Count the lines of the material below that contain the string "Raphael", and give only that number.

*** DATA EXTRACT

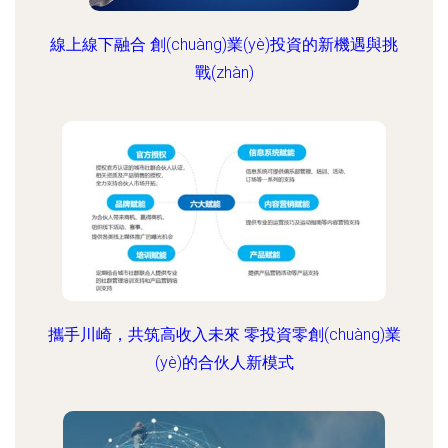
線上線下融合 創(chuàng)業(yè)投資的新機遇與挑
戰(zhàn)
攜手川崎，共筑高收入未來 零投資零創(chuàng)業
(yè)的合伙人新模式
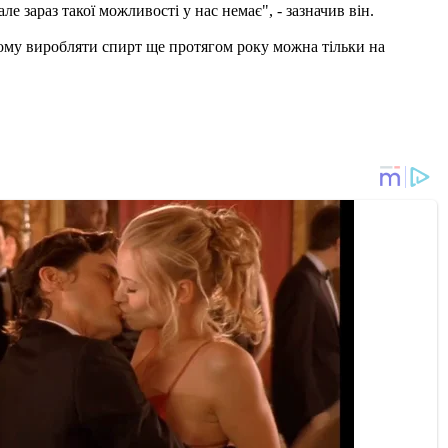
ле зараз такої можливості у нас немає", - зазначив він.
ому виробляти спирт ще протягом року можна тільки на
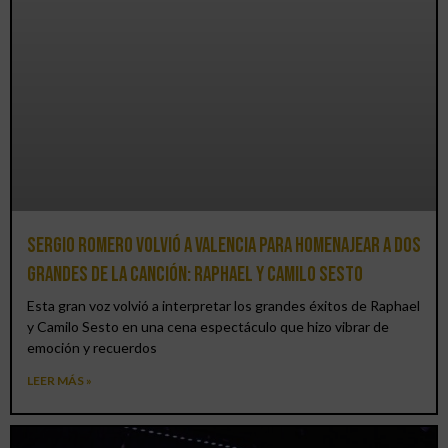
Sergio Romero volvió a Valencia para homenajear a dos
grandes de la canción: Raphael y Camilo Sesto
Esta gran voz volvió a interpretar los grandes éxitos de Raphael
y Camilo Sesto en una cena espectáculo que hizo vibrar de
emoción y recuerdos
LEER MÁS »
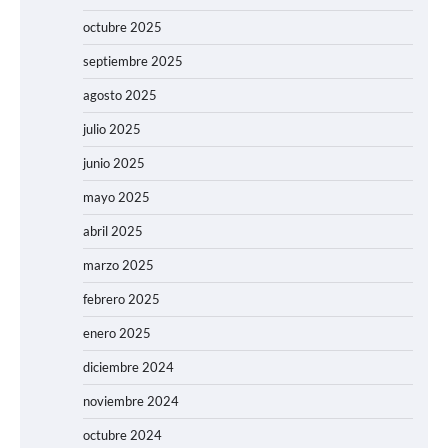
octubre 2025
septiembre 2025
agosto 2025
julio 2025
junio 2025
mayo 2025
abril 2025
marzo 2025
febrero 2025
enero 2025
diciembre 2024
noviembre 2024
octubre 2024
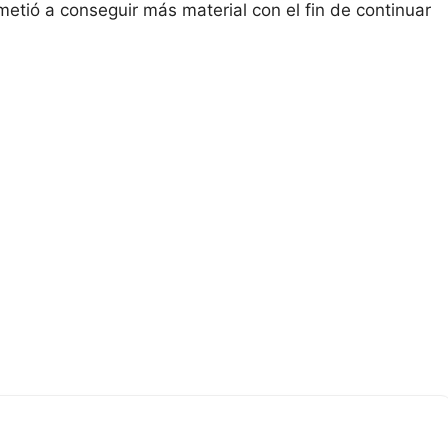
etió a conseguir más material con el fin de continuar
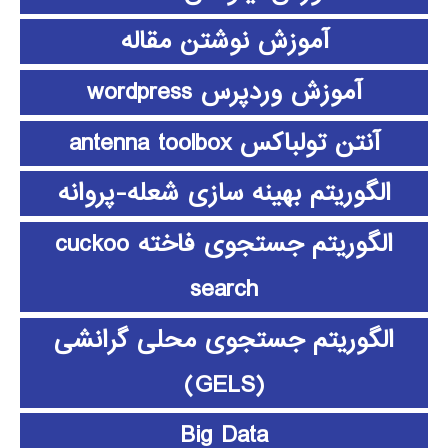
آموزش نوشتن مقاله
آموزش وردپرس wordpress
آنتن تولباکس antenna toolbox
الگوریتم بهینه سازی شعله-پروانه
الگوریتم جستجوی فاخته cuckoo
search
الگوریتم جستجوی محلی گرانشی
(GELS)
Big Data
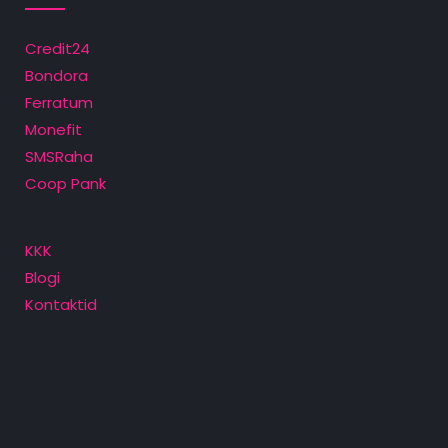
Credit24
Bondora
Ferratum
Monefit
SMSRaha
Coop Pank
KKK
Blogi
Kontaktid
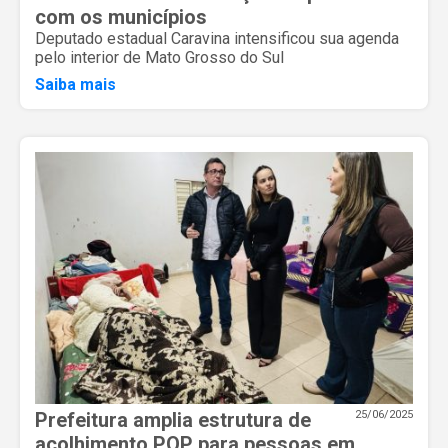
com os municípios
Deputado estadual Caravina intensificou sua agenda
pelo interior de Mato Grosso do Sul
Saiba mais
Prefeitura amplia estrutura de
25/06/2025
acolhimento POP para pessoas em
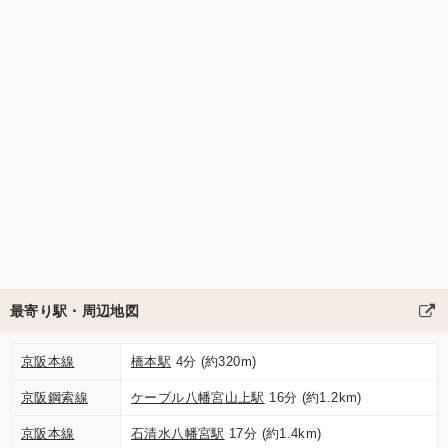
最寄り駅・周辺地図
京阪本線
橋本駅
4分 (約320m)
京阪鋼索線
ケーブル八幡宮山上駅
16分 (約1.2km)
京阪本線
石清水八幡宮駅
17分 (約1.4km)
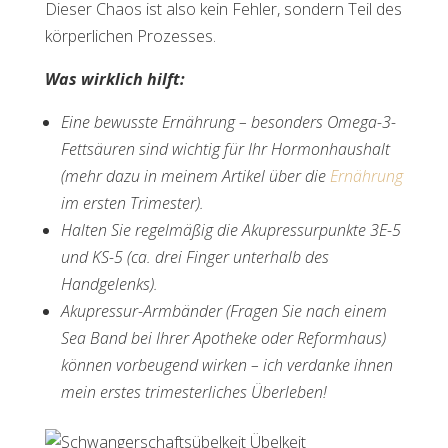
Dieser Chaos ist also kein Fehler, sondern Teil des
körperlichen Prozesses.
Was wirklich hilft:
Eine bewusste Ernährung – besonders Omega-3-
Fettsäuren sind wichtig für Ihr Hormonhaushalt
(mehr dazu in meinem Artikel über die
Ernährung
im ersten Trimester).
Halten Sie regelmäßig die Akupressurpunkte 3E-5
und KS-5 (ca. drei Finger unterhalb des
Handgelenks).
Akupressur-Armbänder (Fragen Sie nach einem
Sea Band bei Ihrer Apotheke oder Reformhaus)
können vorbeugend wirken – ich verdanke ihnen
mein erstes trimesterliches Überleben!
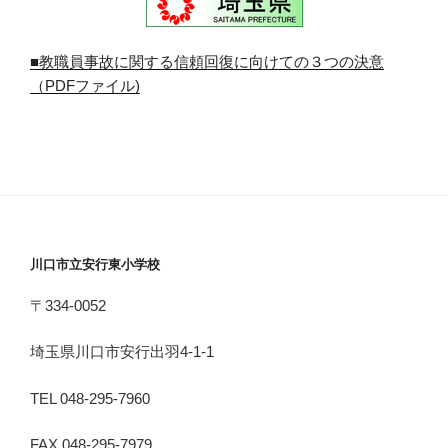
■教職員事故に関する信頼回復に向けての３つの決意
（PDFファイル)
川口市立安行東小学校
〒334-0052
埼玉県川口市安行出羽4-1-1
TEL 048-295-7960
FAX 048-295-7979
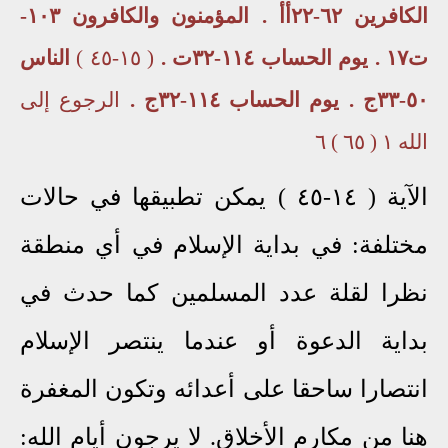
الكافرين ٦٢-٢٢أأ . المؤمنون والكافرون ١٠٣-
ت١٧ . يوم الحساب ١١٤-٣٢ت .
( ١٥-٤٥ )
الناس
٥٠-٣٣ج . يوم الحساب ١١٤-٣٢ج .
الرجوع إلى
الله ١ ( ٦٥ ) ٦
الآية ( ١٤-٤٥ ) يمكن تطبيقها في حالات
مختلفة: في بداية الإسلام في أي منطقة
نظرا لقلة عدد المسلمين كما حدث في
بداية الدعوة أو عندما ينتصر الإسلام
انتصارا ساحقا على أعدائه وتكون المغفرة
هنا من مكارم الأخلاق. لا يرجون أيام الله:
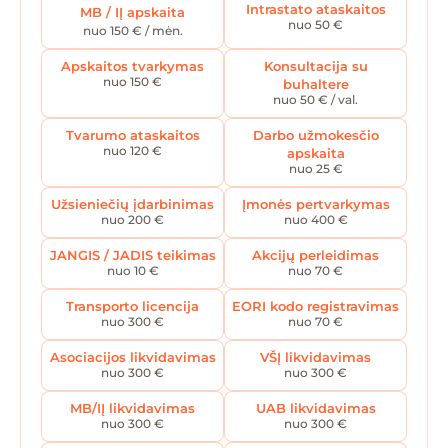
Intrastato ataskaitos
MB / IĮ apskaita
nuo 50 €
nuo 150 € / mėn.
Apskaitos tvarkymas
Konsultacija su
nuo 150 €
buhaltere
nuo 50 € / val.
Tvarumo ataskaitos
Darbo užmokesčio
nuo 120 €
apskaita
nuo 25 €
Užsieniečių įdarbinimas
Įmonės pertvarkymas
nuo 200 €
nuo 400 €
JANGIS / JADIS teikimas
Akcijų perleidimas
nuo 10 €
nuo 70 €
Transporto licencija
EORI kodo registravimas
nuo 300 €
nuo 70 €
Asociacijos likvidavimas
VŠĮ likvidavimas
nuo 300 €
nuo 300 €
MB/IĮ likvidavimas
UAB likvidavimas
nuo 300 €
nuo 300 €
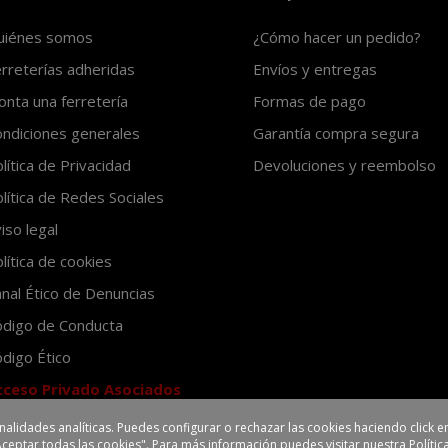
uiénes somos
¿Cómo hacer un pedido?
rreterías adheridas
Envíos y entregas
nta una ferretería
Formas de pago
ndiciones generales
Garantía compra segura
lítica de Privacidad
Devoluciones y reembolso
lítica de Redes Sociales
iso legal
lítica de cookies
nal Ético de Denuncias
ódigo de Conducta
digo Ético
cceso Privado Asociados
inalidades analíticas. Puedes configurar o rechazar las cookies haciendo click
Aceptar todas las cookies". Para más información puedes visitar nuestra
Políti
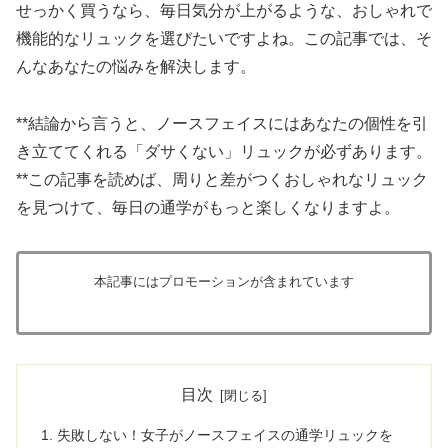
せっかく買うなら、毎日気分が上がるような、おしゃれで
機能的なリュックを選びたいですよね。この記事では、そ
んなあなたの悩みを解決します。
**結論から言うと、ノースフェイスにはあなたの個性を引
き立ててくれる「ダサくない」リュックが必ずあります。
**この記事を読めば、周りと差がつくおしゃれなリュック
を見つけて、毎日の通学がもっと楽しくなりますよ。
本記事にはプロモーションが含まれています
目次
失敗しない！女子がノースフェイスの通学リュックを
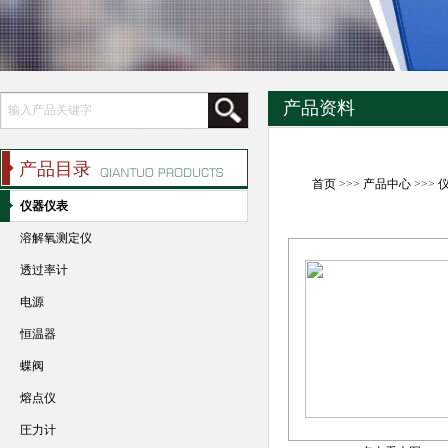
产品资料
产品目录
首页
>>>
产品中心
>>>
仪器仪表
溶解氧测定仪
透过率计
电源
恒温器
蝶阀
熔点仪
圧力计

******

» **RESULT FOR THIS EXERCISE**:
2